‘Momentous’: US Supreme Court begins new session with full slate

2 Oct, 2017 17:58 / Updated 7 years ago

The US Supreme Court began its new session looking at a full slate of controversial cases, including freedom of religion and free expression, privacy in the age of the digital footprint, and partisan gerrymandering.

The court traditionally begins its annual session on the first Monday of October. Among the first cases before the nine Justices is a major clash between businesses and employees concerning the way to resolve disputes about pay, working conditions and other issues.

Arbitration or class-action suits

Employers want to be able to enforce a contract provision that forces workers with complaints to go to arbitration individually, rather than engage in class-action lawsuits. The employees say going it alone is too costly, makes it impossible to pool resources to hire a lawyer, and opens them to retaliation.

The case centers on Sheila Hobson, a former employee at a Murphy Oil USA gas station in Calera, Alabama, who objected to taking a survey of competitors’ gas prices that she said took 30 to 90 minutes a day – without pay – on her way to and from work.

Hobson is being backed by the National Labor Relations Board, which found that the requirement for individual arbitration violated federal labor laws. The case is National Labor Relations Board v. Murphy Oil USA, Inc, docket 16-307.

Bake me a cake

Another case to watch is docket 16-111, Masterpiece Cakeshop, Ltd. v. Colorado Civil Rights Commission. In 2012, a same-sex couple went to the bakery in Lakewood, Colorado, to order a cake for their upcoming wedding reception.
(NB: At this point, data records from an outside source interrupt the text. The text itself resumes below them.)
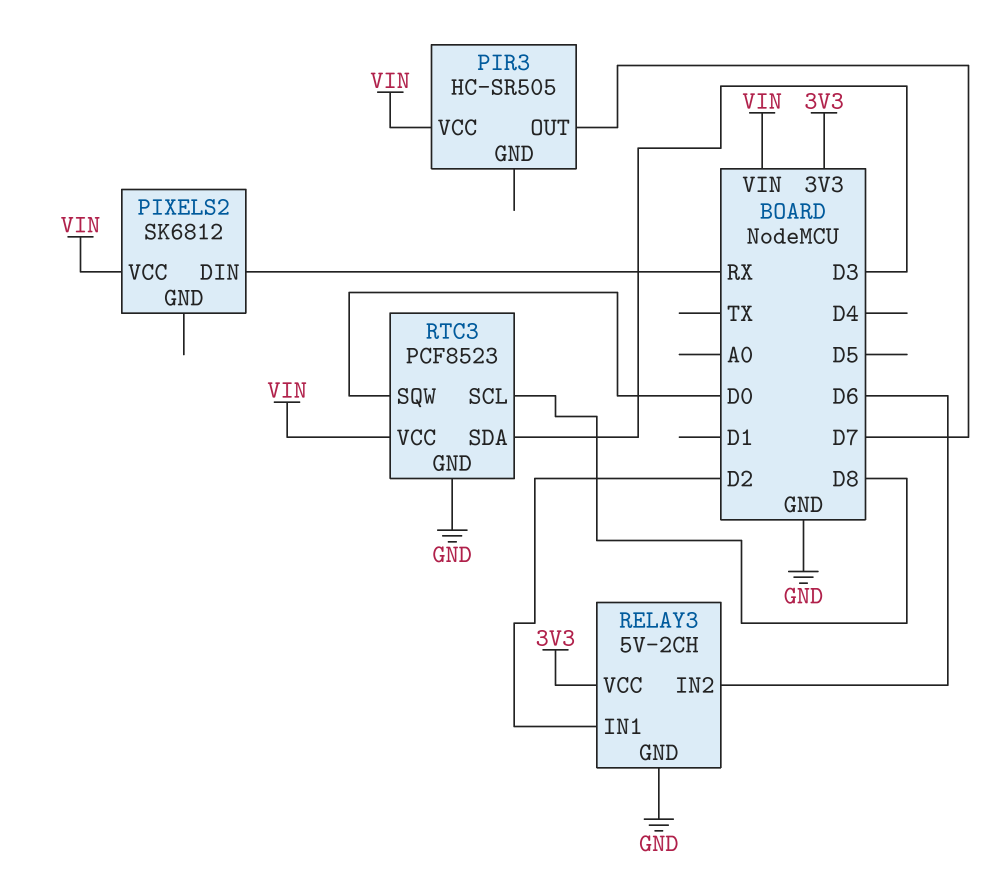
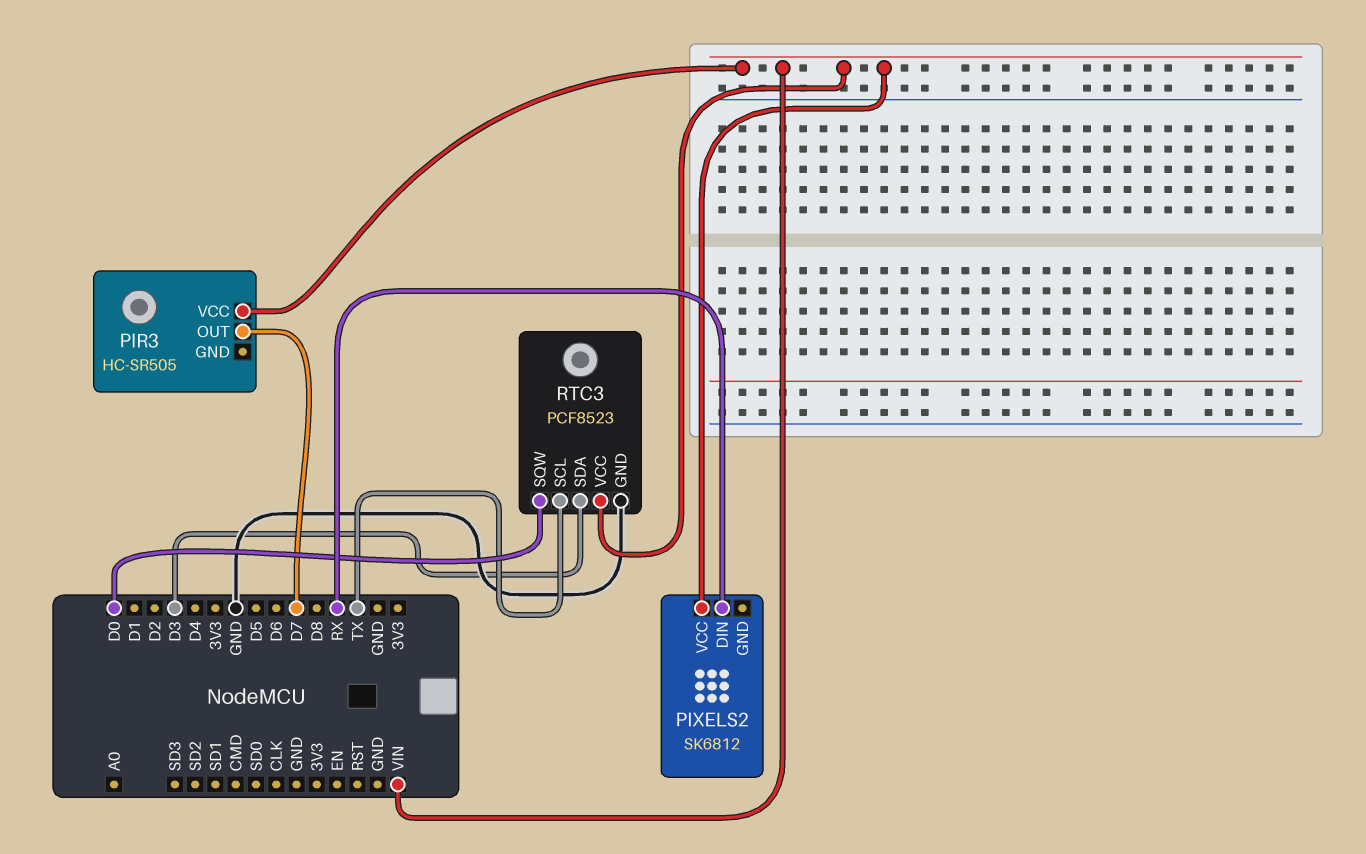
RELAY3: 5V-2CH -> none
RELAY3 pin GND: GND -> none
RELAY3 pin IN1: D2 -> none
RELAY3 pin IN2: D6 -> none
RELAY3 pin VCC: 3V3 -> none
RTC3 pin SCL: D8 -> TX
The owner of the shop, Jack Phillips, told them that he was perfectly willing to sell them a cake off the shelf but he would not create a custom cake for them, based on his religious convictions. Phillips argues he does not create cakes for Halloween either.

The couple filed a discrimination claim with the Colorado Civil Rights Commission, charging Phillips had violated the state public accommodations law, which bars discrimination on the basis of sexual orientation.

The commission ruled in their favor, as did the state supreme court. Phillips appealed to the US Supreme Court.

Gerrymandering

Gill v. Whitford, docket 16-1161, is a case involving “extreme partisan gerrymandering.” The state of Wisconsin denies that the Republican legislature engaged in extreme redrawing of legislative district lines to perpetuate the party’s power.

The state also argues that, regardless of how partisan a gerrymander may be, the courts should stay out of such political questions. The court will hear the arguments in the case this week.

Privacy vs Technology

Later in the term, the court will hear Carpenter v. United States (docket 16-402), a privacy-versus-technology case. At stake is whether law enforcement has to obtain a search warrant in order to get a cell site location information that, in this case, led to the apprehension and conviction of an armed burglary ring.

Cell phone providers retain general location information for calls made and received. Police have been able to get the general location information by obtaining a court order for the company’s business records, which is much easier to acquire than a search warrant.

The outcome will determine “whether tiny drones can fly in the air and follow us from door to door and reconstruct our movements for a month, whether other forms of ubiquitous surveillance are permissible,” George Washington University law professor Jeffrey Rosen told NPR.

It will be ‘momentous’

Also under review will be whether federal law banning sports betting unconstitutionally commandeers the states into carrying out a federal mandate.

There are a variety of challenges to the labor movement and labor unions, among them whether public employees who choose not to join a union have a First Amendment right to avoid paying dues supporting collective bargaining.

One case that has been canceled was the October 10 argument over the Trump administration’s travel ban, after the president announced a new policy last week that differs from the one the justices had decided to review.

“There’s only one prediction that’s entirely safe of the upcoming term, and that is it will be momentous,” Justice Ruth Bader Ginsburg said at an event last week, according to Fox News.